**WHAT TO WORK ON**
If a line in the data contains "fold", copy it out.

**DATA PROVIDED**
_ _ _ _
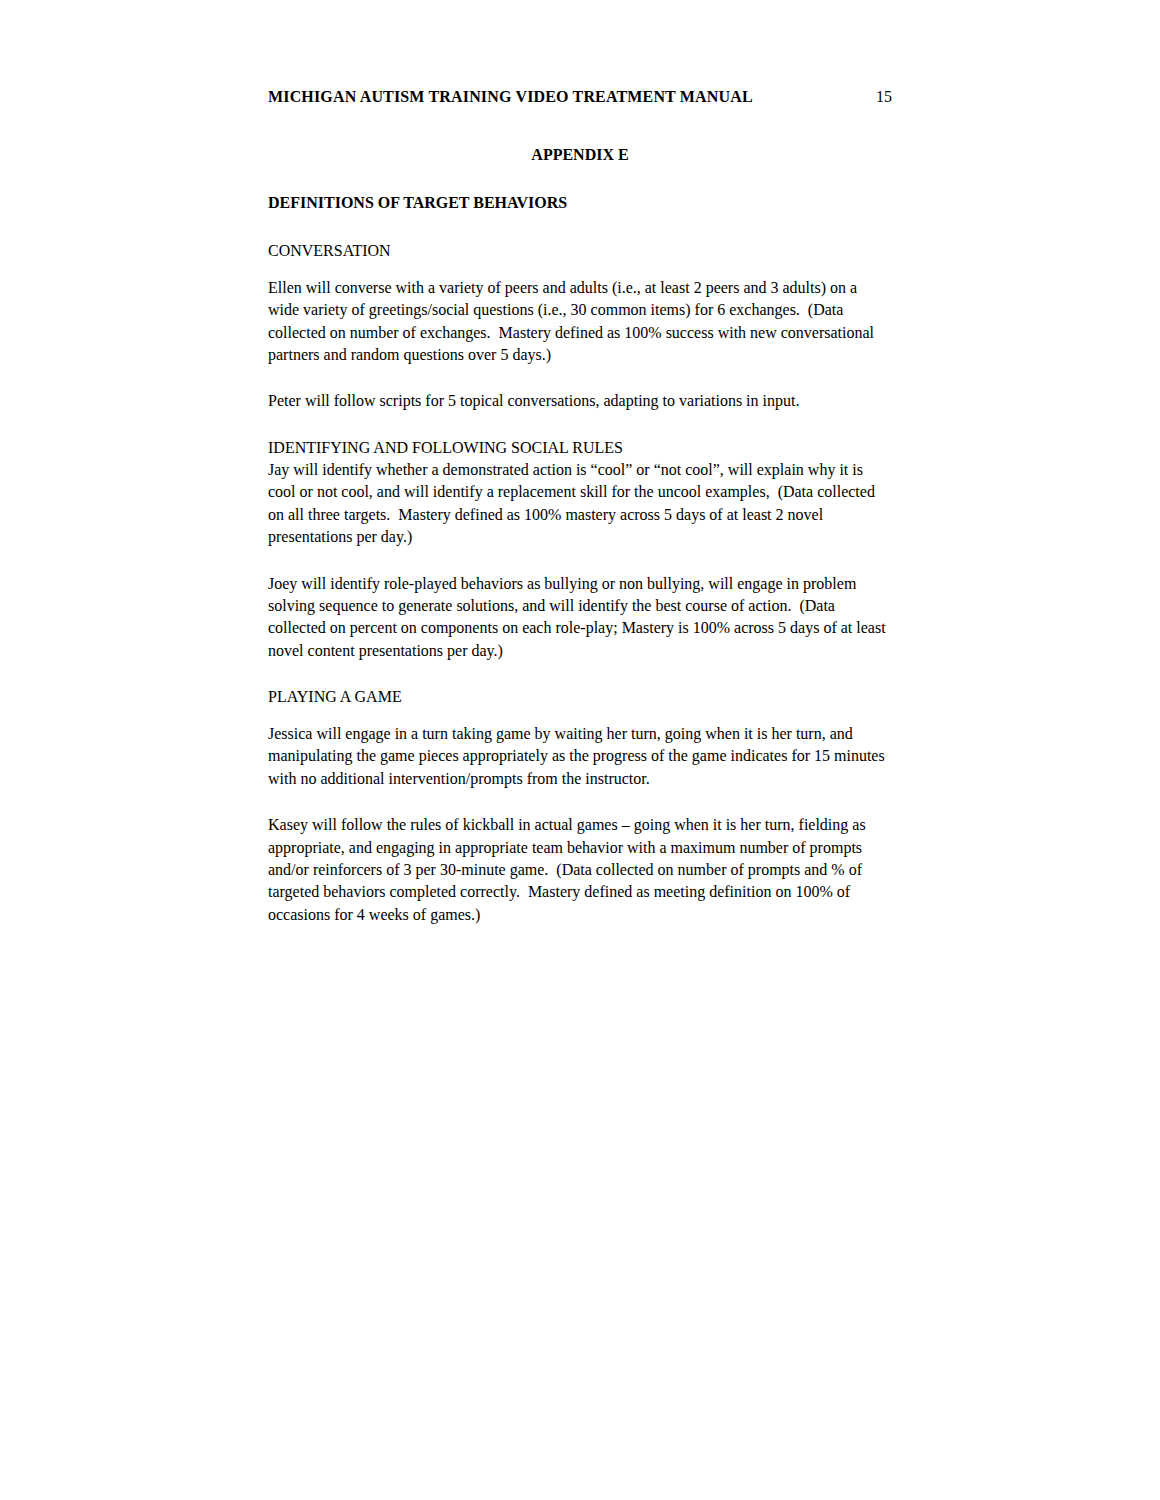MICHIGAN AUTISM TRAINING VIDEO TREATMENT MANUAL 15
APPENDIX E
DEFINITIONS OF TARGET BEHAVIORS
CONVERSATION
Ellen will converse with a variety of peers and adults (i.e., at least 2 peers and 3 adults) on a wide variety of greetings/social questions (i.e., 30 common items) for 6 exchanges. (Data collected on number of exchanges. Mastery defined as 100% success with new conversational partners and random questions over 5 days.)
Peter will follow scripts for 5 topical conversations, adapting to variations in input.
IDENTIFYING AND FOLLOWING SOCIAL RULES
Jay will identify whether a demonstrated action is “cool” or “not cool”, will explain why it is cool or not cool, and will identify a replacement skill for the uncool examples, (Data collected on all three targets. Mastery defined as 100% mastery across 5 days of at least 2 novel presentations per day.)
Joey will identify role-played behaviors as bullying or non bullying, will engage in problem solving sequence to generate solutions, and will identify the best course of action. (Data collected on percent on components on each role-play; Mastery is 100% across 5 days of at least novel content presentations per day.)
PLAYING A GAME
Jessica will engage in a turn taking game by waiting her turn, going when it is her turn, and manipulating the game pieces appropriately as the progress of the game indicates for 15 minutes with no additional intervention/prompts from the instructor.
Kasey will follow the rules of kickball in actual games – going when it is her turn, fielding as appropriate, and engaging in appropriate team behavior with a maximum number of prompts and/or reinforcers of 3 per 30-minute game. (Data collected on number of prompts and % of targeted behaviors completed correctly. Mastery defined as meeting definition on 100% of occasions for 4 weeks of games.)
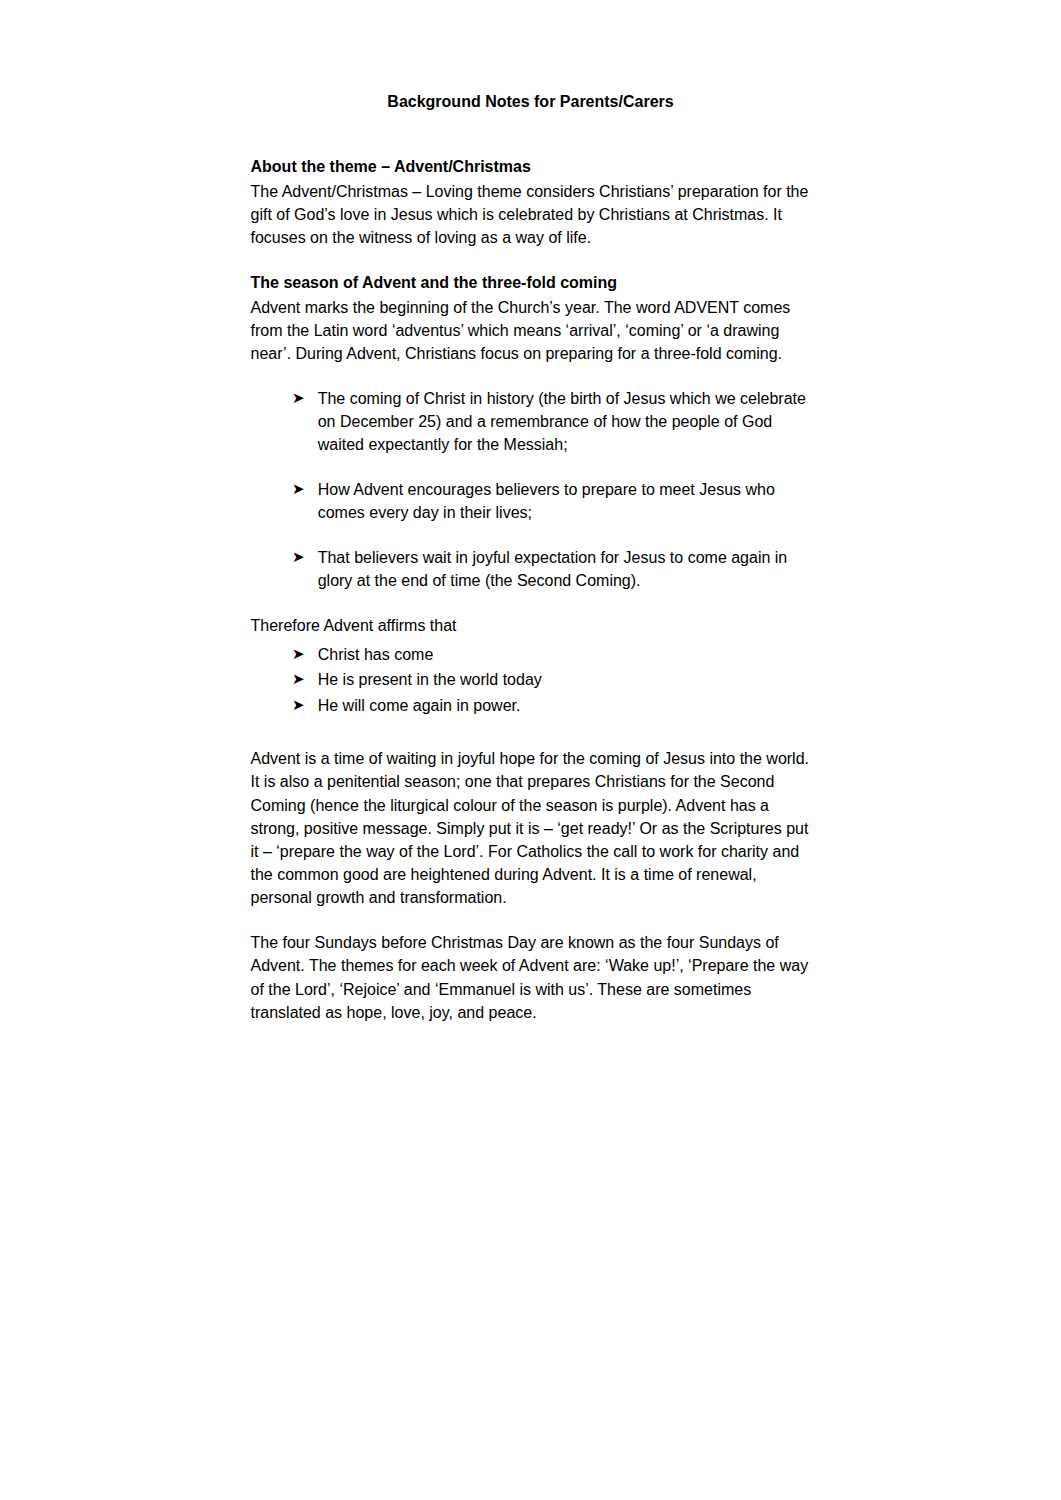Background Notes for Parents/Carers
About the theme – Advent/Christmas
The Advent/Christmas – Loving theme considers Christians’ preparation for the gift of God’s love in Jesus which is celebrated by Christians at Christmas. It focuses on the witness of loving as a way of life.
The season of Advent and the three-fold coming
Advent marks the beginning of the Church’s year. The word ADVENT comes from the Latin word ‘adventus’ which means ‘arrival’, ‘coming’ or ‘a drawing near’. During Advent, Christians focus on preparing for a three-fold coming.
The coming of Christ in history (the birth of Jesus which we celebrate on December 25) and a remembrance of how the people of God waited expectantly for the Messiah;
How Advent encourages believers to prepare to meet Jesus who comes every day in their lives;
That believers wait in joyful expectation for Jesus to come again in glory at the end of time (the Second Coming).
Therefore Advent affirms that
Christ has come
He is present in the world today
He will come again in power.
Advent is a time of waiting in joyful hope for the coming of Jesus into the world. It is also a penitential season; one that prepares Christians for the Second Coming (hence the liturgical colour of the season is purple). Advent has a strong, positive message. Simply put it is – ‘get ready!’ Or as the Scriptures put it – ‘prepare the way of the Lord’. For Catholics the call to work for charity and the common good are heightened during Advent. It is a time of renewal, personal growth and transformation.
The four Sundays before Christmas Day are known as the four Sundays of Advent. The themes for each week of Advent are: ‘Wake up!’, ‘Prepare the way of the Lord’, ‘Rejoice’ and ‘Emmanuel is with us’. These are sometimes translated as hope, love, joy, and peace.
_ _ _ _
**REPLY**
The season of Advent and the three-fold coming
Advent marks the beginning of the Church’s year. The word ADVENT comes from the Latin word ‘adventus’ which means ‘arrival’, ‘coming’ or ‘a drawing near’. During Advent, Christians focus on preparing for a three-fold coming.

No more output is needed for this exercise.